:: Data provided ::
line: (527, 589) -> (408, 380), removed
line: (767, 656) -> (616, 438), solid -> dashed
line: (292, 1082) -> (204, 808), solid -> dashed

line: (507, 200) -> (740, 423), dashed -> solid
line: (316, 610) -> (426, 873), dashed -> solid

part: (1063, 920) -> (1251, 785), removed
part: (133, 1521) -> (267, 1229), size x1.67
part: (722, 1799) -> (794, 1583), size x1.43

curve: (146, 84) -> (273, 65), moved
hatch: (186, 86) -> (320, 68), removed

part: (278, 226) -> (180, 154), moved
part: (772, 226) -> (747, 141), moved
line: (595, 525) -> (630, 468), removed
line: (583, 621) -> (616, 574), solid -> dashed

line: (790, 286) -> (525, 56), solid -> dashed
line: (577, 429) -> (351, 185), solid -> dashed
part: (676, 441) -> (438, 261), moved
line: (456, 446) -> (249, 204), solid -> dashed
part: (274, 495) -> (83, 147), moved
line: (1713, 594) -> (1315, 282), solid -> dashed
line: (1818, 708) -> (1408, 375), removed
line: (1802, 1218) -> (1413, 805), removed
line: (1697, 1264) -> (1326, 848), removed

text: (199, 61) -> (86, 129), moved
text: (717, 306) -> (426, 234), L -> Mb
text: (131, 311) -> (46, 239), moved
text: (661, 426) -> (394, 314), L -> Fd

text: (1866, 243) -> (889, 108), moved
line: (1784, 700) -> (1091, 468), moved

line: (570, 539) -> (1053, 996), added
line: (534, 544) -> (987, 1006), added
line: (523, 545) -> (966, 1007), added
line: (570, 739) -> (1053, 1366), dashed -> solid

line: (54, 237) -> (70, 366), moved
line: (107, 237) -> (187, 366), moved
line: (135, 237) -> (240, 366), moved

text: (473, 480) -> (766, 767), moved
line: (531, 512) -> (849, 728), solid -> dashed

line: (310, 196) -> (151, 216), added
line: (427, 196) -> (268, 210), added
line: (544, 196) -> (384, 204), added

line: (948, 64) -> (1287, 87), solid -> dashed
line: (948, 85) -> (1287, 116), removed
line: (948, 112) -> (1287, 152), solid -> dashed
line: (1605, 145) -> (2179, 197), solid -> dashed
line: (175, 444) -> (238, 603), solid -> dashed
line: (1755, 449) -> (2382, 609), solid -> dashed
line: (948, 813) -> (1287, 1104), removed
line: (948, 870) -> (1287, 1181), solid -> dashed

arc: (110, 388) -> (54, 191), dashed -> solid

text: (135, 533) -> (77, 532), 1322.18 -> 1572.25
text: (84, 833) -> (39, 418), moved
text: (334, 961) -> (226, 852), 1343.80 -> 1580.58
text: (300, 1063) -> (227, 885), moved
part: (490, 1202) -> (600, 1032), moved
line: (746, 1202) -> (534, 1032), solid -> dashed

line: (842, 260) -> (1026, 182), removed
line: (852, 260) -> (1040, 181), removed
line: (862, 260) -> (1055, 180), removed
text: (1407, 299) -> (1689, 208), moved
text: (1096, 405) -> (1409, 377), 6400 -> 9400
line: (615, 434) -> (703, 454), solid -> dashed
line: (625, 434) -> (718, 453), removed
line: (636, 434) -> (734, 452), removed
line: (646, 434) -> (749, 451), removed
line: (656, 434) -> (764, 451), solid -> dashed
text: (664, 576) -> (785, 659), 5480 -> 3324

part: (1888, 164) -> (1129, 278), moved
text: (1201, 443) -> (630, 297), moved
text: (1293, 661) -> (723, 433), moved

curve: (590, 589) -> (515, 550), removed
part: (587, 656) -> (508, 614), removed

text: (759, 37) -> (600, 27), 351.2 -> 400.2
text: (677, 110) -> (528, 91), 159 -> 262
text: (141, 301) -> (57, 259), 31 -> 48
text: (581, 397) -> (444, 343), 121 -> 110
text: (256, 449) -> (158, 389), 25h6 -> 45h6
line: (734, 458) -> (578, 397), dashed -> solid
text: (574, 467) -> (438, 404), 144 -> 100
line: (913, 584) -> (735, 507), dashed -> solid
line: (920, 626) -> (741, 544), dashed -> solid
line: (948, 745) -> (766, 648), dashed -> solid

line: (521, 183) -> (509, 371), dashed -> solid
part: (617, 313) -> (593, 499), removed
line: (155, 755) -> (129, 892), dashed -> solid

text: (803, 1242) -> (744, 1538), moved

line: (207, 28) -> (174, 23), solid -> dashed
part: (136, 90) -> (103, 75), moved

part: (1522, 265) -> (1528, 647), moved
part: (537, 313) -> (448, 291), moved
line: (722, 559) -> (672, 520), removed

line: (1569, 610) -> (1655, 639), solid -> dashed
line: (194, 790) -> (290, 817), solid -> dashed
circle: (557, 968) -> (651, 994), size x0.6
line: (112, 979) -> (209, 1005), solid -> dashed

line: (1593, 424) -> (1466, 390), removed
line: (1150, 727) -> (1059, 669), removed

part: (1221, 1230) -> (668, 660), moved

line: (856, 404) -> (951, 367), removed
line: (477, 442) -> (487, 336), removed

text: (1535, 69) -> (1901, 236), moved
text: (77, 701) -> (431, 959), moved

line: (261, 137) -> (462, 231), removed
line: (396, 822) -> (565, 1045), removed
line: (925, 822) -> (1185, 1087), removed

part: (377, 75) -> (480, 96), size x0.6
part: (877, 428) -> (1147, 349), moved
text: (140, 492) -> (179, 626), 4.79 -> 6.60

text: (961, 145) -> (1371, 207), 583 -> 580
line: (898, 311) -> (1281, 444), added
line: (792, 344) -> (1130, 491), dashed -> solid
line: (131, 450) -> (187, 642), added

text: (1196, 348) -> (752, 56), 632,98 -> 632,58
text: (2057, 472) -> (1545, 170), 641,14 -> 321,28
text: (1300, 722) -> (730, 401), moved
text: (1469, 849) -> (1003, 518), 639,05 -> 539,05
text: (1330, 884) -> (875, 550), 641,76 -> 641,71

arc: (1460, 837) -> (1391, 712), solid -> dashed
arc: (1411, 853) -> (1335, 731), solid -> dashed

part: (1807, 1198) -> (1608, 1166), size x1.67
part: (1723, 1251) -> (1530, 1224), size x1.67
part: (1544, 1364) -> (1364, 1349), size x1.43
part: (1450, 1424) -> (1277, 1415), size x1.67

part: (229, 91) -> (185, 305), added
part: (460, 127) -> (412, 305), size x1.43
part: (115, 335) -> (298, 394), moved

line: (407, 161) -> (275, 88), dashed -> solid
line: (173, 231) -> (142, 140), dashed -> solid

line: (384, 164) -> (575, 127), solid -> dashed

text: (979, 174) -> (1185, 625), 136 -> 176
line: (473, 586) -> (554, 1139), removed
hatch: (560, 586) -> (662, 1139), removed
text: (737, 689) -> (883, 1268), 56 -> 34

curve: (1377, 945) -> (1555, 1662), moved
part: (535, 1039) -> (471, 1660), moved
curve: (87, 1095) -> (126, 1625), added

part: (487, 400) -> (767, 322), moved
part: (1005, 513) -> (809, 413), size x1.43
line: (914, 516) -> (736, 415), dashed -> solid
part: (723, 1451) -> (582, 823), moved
:::
• What is expected: Which lines run from the first of the listing to the line containing "text: (717, 306) -> (426, 234), L -> Mb"? Reproduce those exactly, both ends included.

• Task solution:
line: (527, 589) -> (408, 380), removed
line: (767, 656) -> (616, 438), solid -> dashed
line: (292, 1082) -> (204, 808), solid -> dashed

line: (507, 200) -> (740, 423), dashed -> solid
line: (316, 610) -> (426, 873), dashed -> solid

part: (1063, 920) -> (1251, 785), removed
part: (133, 1521) -> (267, 1229), size x1.67
part: (722, 1799) -> (794, 1583), size x1.43

curve: (146, 84) -> (273, 65), moved
hatch: (186, 86) -> (320, 68), removed

part: (278, 226) -> (180, 154), moved
part: (772, 226) -> (747, 141), moved
line: (595, 525) -> (630, 468), removed
line: (583, 621) -> (616, 574), solid -> dashed

line: (790, 286) -> (525, 56), solid -> dashed
line: (577, 429) -> (351, 185), solid -> dashed
part: (676, 441) -> (438, 261), moved
line: (456, 446) -> (249, 204), solid -> dashed
part: (274, 495) -> (83, 147), moved
line: (1713, 594) -> (1315, 282), solid -> dashed
line: (1818, 708) -> (1408, 375), removed
line: (1802, 1218) -> (1413, 805), removed
line: (1697, 1264) -> (1326, 848), removed

text: (199, 61) -> (86, 129), moved
text: (717, 306) -> (426, 234), L -> Mb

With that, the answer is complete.